The rail budget precedes the federal budget, to be presented in parliament by Finance Minister Pranab Mukherjee on Friday, which is expected to push fiscal deficit reduction amid slowing economic growth and high inflation.
"I had two very clear yet contrasting options - either to keep the railways in status quo mode with just incremental annual changes or, as the phrase goes, bite the bullet," Trivedi told parliament.
"The second option would involve going for a generational change with a focus on safety and inclusive growth to meet the aspirations of this great country in the next decade. I chose the generational change," he said in a speech that was littered with poetry and occasionally interrupted by jeers and laughter.
(To know the changes in fares, click here)
Under the new fare structure, the second-class fare on an ordinary train from New Delhi to the financial hub, Mumbai about 1,390 km away, will rise 21 percent to 260 rupees. A first-class fare on an air-conditioned Rajdhani Express on the same route rises 14 percent to 3,445 rupees.
The fare increase will raise about 40 billion rupees in additional revenue, the minister said, part of the 1.33 trillion rupees the government expects to take in traffic receipts in the fiscal year that starts April 1.
Fares were last raised before the Congress won its first term in office in 2004.
Many Indians still see the railways as a service for the "aam aadmi", or "common man", ferrying often-poor migrants left largely on the outside of two decades of surging growth that has seen millions buy cars or travel by air for the first time.
The refusal by successive ministers to raise passengers fares has strained the ministry's finances, sapping its capacity to lay new track, modernise services and improve safety.

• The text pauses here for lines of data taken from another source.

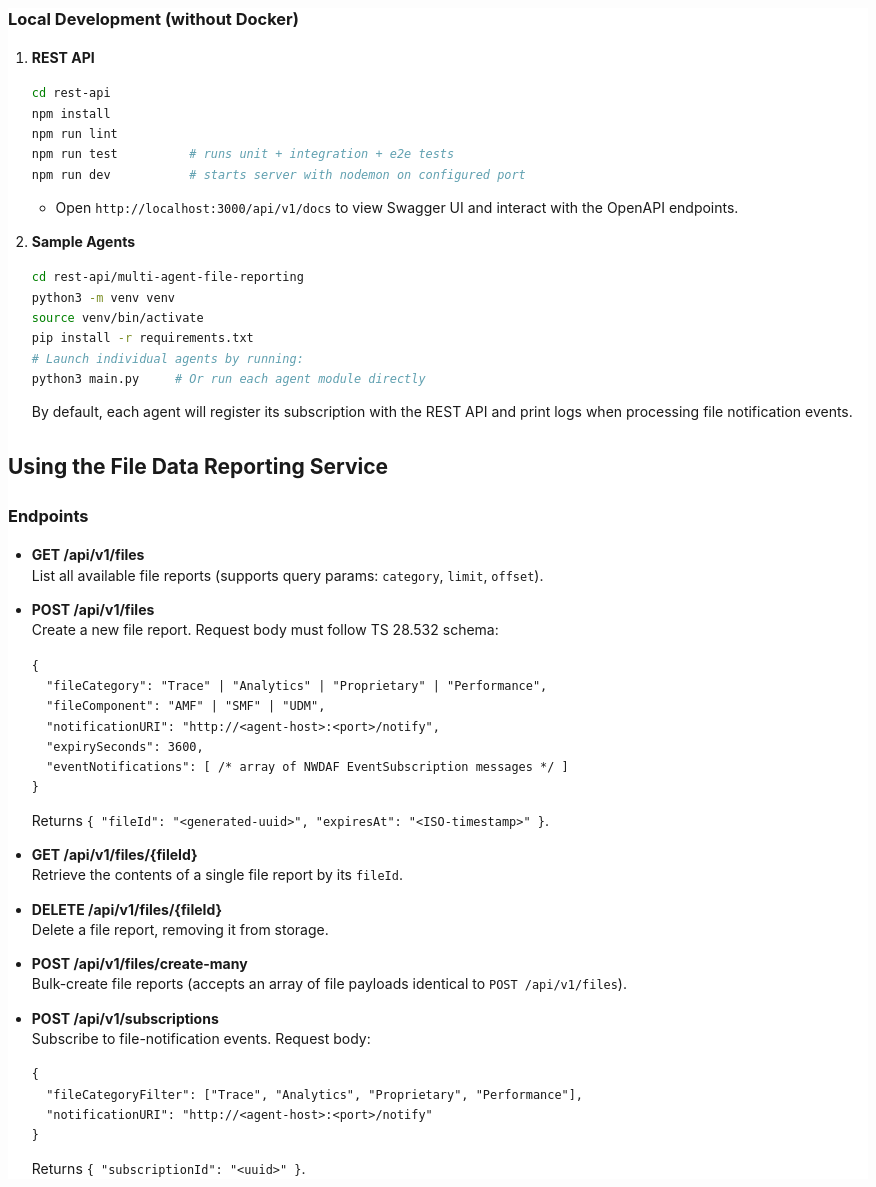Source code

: ### Local Development (without Docker)
1. **REST API**  
   ```bash
   cd rest-api
   npm install
   npm run lint
   npm run test          # runs unit + integration + e2e tests
   npm run dev           # starts server with nodemon on configured port
   ```
   - Open `http://localhost:3000/api/v1/docs` to view Swagger UI and interact with the OpenAPI endpoints.

2. **Sample Agents**  
   ```bash
   cd rest-api/multi-agent-file-reporting
   python3 -m venv venv
   source venv/bin/activate
   pip install -r requirements.txt
   # Launch individual agents by running:
   python3 main.py     # Or run each agent module directly
   ```
   By default, each agent will register its subscription with the REST API and print logs when processing file notification events.

## Using the File Data Reporting Service

### Endpoints
- **GET /api/v1/files**  
  List all available file reports (supports query params: `category`, `limit`, `offset`).

- **POST /api/v1/files**  
  Create a new file report. Request body must follow TS 28.532 schema:  
  ```jsonc
  {
    "fileCategory": "Trace" | "Analytics" | "Proprietary" | "Performance",
    "fileComponent": "AMF" | "SMF" | "UDM",
    "notificationURI": "http://<agent-host>:<port>/notify",
    "expirySeconds": 3600,
    "eventNotifications": [ /* array of NWDAF EventSubscription messages */ ]
  }
  ```
  Returns `{ "fileId": "<generated-uuid>", "expiresAt": "<ISO-timestamp>" }`.

- **GET /api/v1/files/{fileId}**  
  Retrieve the contents of a single file report by its `fileId`.

- **DELETE /api/v1/files/{fileId}**  
  Delete a file report, removing it from storage.

- **POST /api/v1/files/create-many**  
  Bulk-create file reports (accepts an array of file payloads identical to `POST /api/v1/files`).

- **POST /api/v1/subscriptions**  
  Subscribe to file-notification events. Request body:
  ```jsonc
  {
    "fileCategoryFilter": ["Trace", "Analytics", "Proprietary", "Performance"],
    "notificationURI": "http://<agent-host>:<port>/notify"
  }
  ```
  Returns `{ "subscriptionId": "<uuid>" }`.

Clogged freight lines, slow delivery times and overcrowded ports have dented many companies' competitiveness and slowed the pace at which crucial commodities such as coal are transported, aggravating India's power shortages.
The political storm sparked by one of the government's allies over the fare hike underscored the fragility of Prime Minister Manmohan Singh's coalition government. Opposition even from within has made it difficult to push through economic reforms, from retail sector liberalisation to a tax overhaul, that are seen as necessary to shore up India's flagging growth .

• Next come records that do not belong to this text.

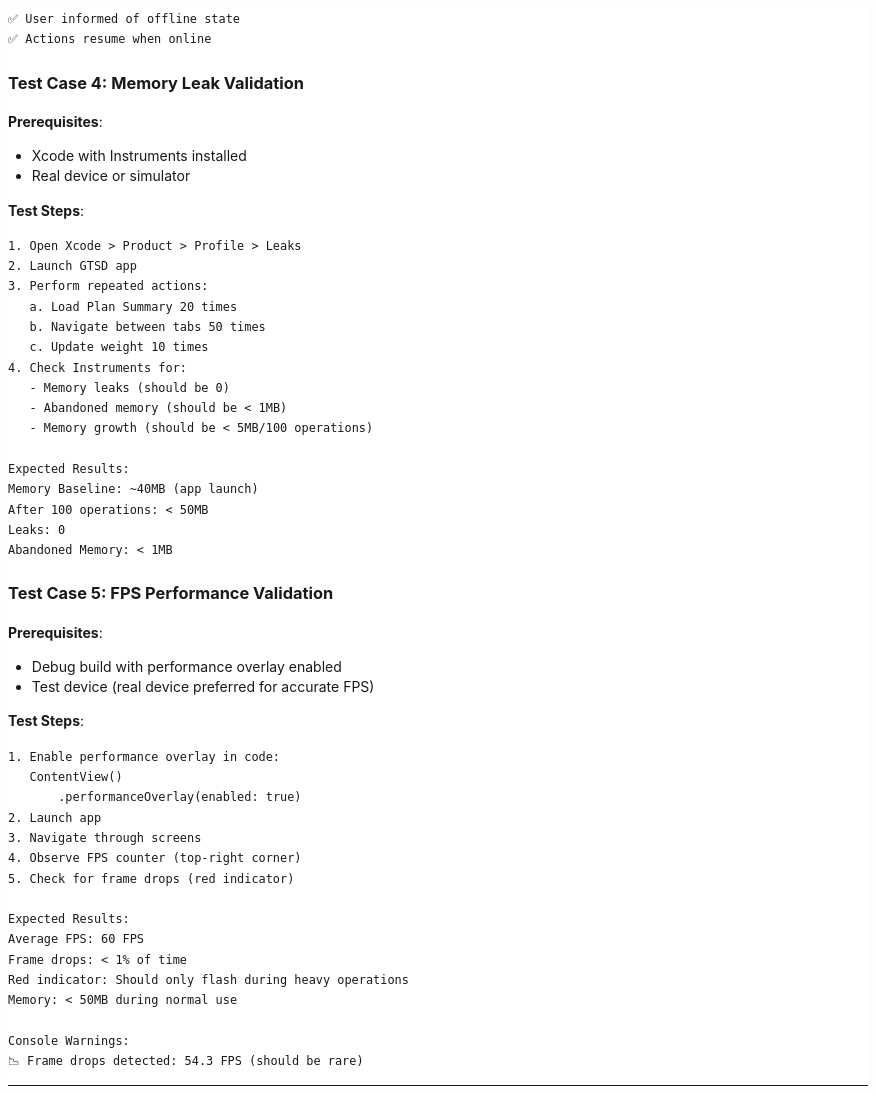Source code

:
 ```
✅ User informed of offline state
✅ Actions resume when online
```

### Test Case 4: Memory Leak Validation

**Prerequisites**:
- Xcode with Instruments installed
- Real device or simulator

**Test Steps**:
```
1. Open Xcode > Product > Profile > Leaks
2. Launch GTSD app
3. Perform repeated actions:
   a. Load Plan Summary 20 times
   b. Navigate between tabs 50 times
   c. Update weight 10 times
4. Check Instruments for:
   - Memory leaks (should be 0)
   - Abandoned memory (should be < 1MB)
   - Memory growth (should be < 5MB/100 operations)

Expected Results:
Memory Baseline: ~40MB (app launch)
After 100 operations: < 50MB
Leaks: 0
Abandoned Memory: < 1MB
```

### Test Case 5: FPS Performance Validation

**Prerequisites**:
- Debug build with performance overlay enabled
- Test device (real device preferred for accurate FPS)

**Test Steps**:
```
1. Enable performance overlay in code:
   ContentView()
       .performanceOverlay(enabled: true)
2. Launch app
3. Navigate through screens
4. Observe FPS counter (top-right corner)
5. Check for frame drops (red indicator)

Expected Results:
Average FPS: 60 FPS
Frame drops: < 1% of time
Red indicator: Should only flash during heavy operations
Memory: < 50MB during normal use

Console Warnings:
📉 Frame drops detected: 54.3 FPS (should be rare)
```

---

"Today's events have made the government an object of ridicule," said Swapan Dasgupta, a political analyst with links to the Bharatiya Janata Party (BJP). "I think the reforms under this government is a story of the past. It is not going to happen in the lifetime of this parliament."
Trivedi's Trinamool Congress Party, which governs West Bengal under firebrand Chief Minister Mamata Banerjee, last year blocked one of Singh's biggest reforms: to allow in foreign multibrand retailers such as Wal-Mart Stores Inc.
"The price hike is a big concession to the market forces and it goes against Mamata Banerjee's strident refusal to hike fares," said political analyst Amulya Ganguli.
Trinamool Congress members scrambled to attack Trivedi after his budget speech, pressing for his resignation.
(For a slideshow: Railway Budget 2012, click here)
SUBSIDIES VS INVESTMENT
India plans to add 700 km of new rail lines to its network in the fiscal year starting in April, Trivedi said, adding that India planned to invest $147 billion in the railways during the next five-year plan period, 2012-2017. India's railways have a history of missing investment targets.
India's railway network is one of the world's largest, but years of low investment and populist policies have crimped growth and hindered private investment.
"It is not only the size of railways, it is those long years of doing nothing," Ganguli said.
Ahead of the budget, business leaders had called on the government to improve the railway network, more than 80 percent of which was built before India's independence from Britain in 1947, and is plagued by delays, accidents and overcrowding.
Investors want private operators to be allowed to run trains and bid to build new infrastructure such as stations.
Despite Singh's push to revamp India's infrastructure, with a $1 trillion splurge planned between 2012-17, the railways can still appear a law unto themselves, with their own budget, schools, hospitals and residential colonies to house some of their 1.4 million employees.